Dumbbell Preacher Curl
With pad comfortably under your armpit, turn slightly into the arm that you are working out, and place it on the pad. Lift the dumbbell by contracting your bicep and bending your arm at the elbow. Always keep the tricep flat on the pad. Exhale as you bring the weight up, inhale as you lower it.
Exercise Type: Isolation
Primary Muscle: Biceps Brachii
One of dumbbell preacher curl’s greatest benefits is its ability to stabilize your arm, forcing you to maintain good form, thereby placing more emphasis on the bicep brachii.
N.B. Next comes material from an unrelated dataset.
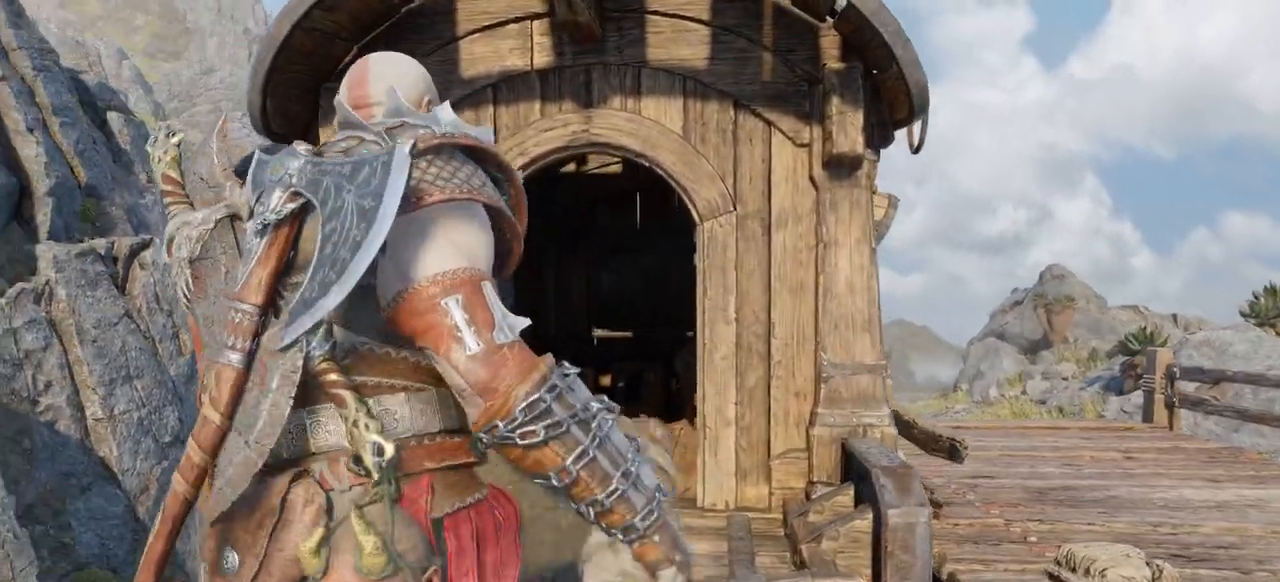
{"buttons": [], "left_stick": "center", "right_stick": "center", "events": []}
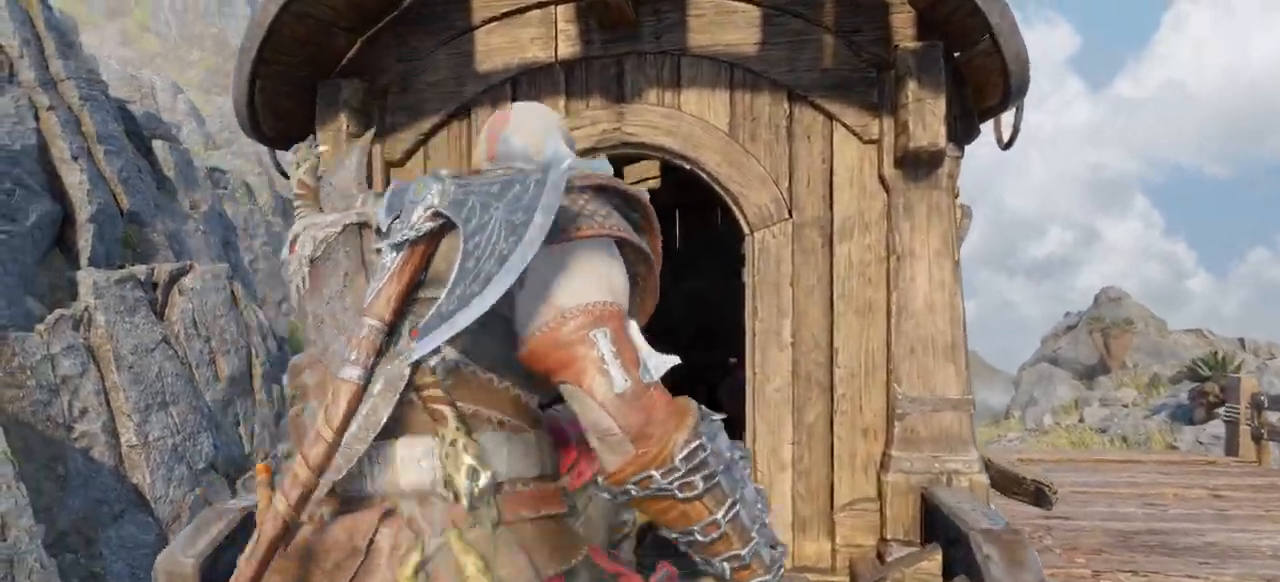
{"buttons": [], "left_stick": "center", "right_stick": "center", "events": [[234, "L2", "down"], [284, "L2", "up"], [300, "DPAD_UP", "down"], [317, "DPAD_UP", "up"], [400, "DPAD_RIGHT", "down"], [484, "DPAD_RIGHT", "up"]]}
To make the best use of stabilization offered by the exercise keep the back of your upper arm pinned to the pad throughout the entire motion (that’s easiest when you adjust the pad to fit comfortably under your armpit). To perform the dumbbell preacher curl, you need to sit down with the exercising arm's shoulder in front, and the pad under its armpit. Keep feet flat on the floor to maintain balance. Limit the movement to your elbow joint. Do not bring the weight all the way up. Doing so takes the pressure off the biceps. Bring the weight up until your forearm makes a 30 degree angle with your bicep. You should bring the weight all the way down without locking out the elbow. Locking your elbow may lead to tendonitis.